Handling non-English characters

Although the American Standard Code for Information Interchange (ASCII) works for most of us, it only allows a set of 256 characters to be used to describe the alphanumeric characters available to print. That range, 0 to 255, is used because it is the size of a "byte" - eight ones and zeroes in computing terminology. Languages such as Russian, Korean, and Japanese have special characters in them, which means you need more than 256 characters, and therefore need more than one byte of space - you need a multibyte character.

Dealing with these complex characters is a little different to working with normal characters, because functions like substr() and strtoupper() expect precisely one byte per character, and will corrupt a multibyte string. Instead, you should use the multibyte equivalents of these functions, such as mb_strtoupper() instead of strtoupper(), mb_ereg_match() rather than ereg_match(), and mb_strlen() rather than strlen(). The parameters required for these functions are the same as their original, except that most accept an optional extra parameter to force specific encoding.

So, working with multibyte strings is easy for the most part, there is one exception: what do you do with an existing script you'd like to multibyte enable?
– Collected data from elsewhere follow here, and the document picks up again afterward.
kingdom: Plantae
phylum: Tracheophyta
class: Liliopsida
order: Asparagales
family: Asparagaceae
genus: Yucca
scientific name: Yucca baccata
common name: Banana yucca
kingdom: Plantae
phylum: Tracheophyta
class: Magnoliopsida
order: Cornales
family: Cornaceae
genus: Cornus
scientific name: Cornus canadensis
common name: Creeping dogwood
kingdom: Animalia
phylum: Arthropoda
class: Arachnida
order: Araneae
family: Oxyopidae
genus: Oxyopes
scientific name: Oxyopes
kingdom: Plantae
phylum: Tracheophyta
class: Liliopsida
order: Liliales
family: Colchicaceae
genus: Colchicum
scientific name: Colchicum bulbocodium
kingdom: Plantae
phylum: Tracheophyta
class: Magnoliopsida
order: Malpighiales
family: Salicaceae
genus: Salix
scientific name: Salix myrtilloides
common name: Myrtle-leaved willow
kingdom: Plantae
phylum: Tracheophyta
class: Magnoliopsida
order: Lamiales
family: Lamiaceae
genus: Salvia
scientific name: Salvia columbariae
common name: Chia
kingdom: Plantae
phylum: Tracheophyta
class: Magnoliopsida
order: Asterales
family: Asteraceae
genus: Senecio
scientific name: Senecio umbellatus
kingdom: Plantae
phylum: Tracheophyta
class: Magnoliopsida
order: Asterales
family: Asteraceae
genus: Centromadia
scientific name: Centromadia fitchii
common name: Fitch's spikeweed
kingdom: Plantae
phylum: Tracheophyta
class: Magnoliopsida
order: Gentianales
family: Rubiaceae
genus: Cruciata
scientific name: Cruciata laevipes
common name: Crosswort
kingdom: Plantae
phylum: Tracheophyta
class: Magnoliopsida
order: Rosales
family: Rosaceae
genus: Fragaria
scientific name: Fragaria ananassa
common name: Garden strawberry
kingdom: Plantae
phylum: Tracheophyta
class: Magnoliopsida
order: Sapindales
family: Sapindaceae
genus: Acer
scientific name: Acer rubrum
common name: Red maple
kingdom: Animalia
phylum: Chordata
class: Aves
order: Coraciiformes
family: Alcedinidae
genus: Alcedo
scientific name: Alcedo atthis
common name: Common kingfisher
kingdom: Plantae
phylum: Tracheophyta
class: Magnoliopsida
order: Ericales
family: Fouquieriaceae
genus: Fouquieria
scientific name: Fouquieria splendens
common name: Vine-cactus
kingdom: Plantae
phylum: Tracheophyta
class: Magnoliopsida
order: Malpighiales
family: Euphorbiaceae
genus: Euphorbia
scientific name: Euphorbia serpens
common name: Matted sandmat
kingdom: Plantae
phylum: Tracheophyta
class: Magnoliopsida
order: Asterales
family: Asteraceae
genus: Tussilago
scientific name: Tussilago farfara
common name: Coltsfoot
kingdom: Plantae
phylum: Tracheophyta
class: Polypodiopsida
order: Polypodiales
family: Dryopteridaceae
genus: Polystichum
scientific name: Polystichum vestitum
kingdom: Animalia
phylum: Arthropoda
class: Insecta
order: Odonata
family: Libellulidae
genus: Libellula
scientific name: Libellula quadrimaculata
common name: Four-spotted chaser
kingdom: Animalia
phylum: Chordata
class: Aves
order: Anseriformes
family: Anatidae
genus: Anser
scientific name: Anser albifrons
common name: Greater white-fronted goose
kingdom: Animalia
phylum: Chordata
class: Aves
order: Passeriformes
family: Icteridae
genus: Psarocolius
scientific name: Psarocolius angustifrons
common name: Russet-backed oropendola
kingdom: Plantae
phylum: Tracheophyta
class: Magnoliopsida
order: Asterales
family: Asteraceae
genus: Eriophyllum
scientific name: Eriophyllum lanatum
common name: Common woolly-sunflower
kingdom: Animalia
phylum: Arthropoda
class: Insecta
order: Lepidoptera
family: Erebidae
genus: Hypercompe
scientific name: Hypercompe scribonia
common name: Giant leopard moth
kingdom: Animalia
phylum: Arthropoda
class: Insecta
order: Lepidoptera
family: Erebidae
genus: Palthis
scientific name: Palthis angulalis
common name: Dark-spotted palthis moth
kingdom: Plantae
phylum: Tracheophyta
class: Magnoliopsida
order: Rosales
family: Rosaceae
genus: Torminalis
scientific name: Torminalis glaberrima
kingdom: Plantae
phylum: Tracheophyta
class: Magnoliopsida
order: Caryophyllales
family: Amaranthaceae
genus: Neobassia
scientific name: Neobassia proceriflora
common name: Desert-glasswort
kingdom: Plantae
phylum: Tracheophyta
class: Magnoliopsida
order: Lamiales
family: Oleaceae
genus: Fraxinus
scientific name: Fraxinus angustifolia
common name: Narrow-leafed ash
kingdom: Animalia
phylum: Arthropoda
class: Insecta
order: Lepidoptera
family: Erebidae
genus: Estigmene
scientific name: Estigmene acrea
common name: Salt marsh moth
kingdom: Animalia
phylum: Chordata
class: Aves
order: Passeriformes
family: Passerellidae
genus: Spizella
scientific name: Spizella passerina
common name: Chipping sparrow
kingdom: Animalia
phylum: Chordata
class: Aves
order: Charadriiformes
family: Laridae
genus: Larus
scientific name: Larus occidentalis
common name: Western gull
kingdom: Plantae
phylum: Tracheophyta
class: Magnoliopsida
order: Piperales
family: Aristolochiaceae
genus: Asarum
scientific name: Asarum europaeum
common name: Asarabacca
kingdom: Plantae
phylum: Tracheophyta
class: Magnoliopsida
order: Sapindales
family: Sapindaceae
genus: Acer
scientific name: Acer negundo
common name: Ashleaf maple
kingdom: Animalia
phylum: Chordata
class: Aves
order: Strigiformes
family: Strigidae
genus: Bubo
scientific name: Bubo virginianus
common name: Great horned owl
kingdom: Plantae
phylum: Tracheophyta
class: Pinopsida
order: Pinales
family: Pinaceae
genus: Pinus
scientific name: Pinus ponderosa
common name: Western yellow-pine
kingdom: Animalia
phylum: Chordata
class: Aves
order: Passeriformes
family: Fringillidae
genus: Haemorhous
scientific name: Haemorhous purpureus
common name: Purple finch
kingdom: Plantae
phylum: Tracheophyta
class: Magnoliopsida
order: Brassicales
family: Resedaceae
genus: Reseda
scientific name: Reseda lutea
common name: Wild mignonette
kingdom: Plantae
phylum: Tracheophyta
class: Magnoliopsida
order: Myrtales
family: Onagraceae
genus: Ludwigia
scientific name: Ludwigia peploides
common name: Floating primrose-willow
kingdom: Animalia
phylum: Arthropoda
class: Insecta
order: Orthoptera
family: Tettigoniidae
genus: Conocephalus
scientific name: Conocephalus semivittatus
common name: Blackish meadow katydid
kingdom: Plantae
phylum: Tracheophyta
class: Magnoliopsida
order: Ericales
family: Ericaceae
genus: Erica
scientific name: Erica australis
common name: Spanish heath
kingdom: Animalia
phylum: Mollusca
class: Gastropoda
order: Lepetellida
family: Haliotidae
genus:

To cope with that scenario, there's a special php.ini setting: mbstring.func_overload. By default this is set to 0, which means functions behave as you would expect them to. If you set it to 1, calling the mail() function gets silently rerouted to the mb_send_mail() function. If you set it to 2, all the functions starting with "str" get rerouted to their multibyte partners. If you set it to 4, all the "ereg" functions get rerouted. You can combine these together as you please by simply adding them - for example, for "mail" and "str" rerouting you add 1 and 2, giving 3, so you set mbstring.func_overload to 3 to overload these two. To overload everything, set it to 7 - 1 ("mail") + 2 ("str") + 4 ("ereg").

PHP 7, which has been under development almost as long as Perl 6, will bring with it full support for Unicode. Hurrah!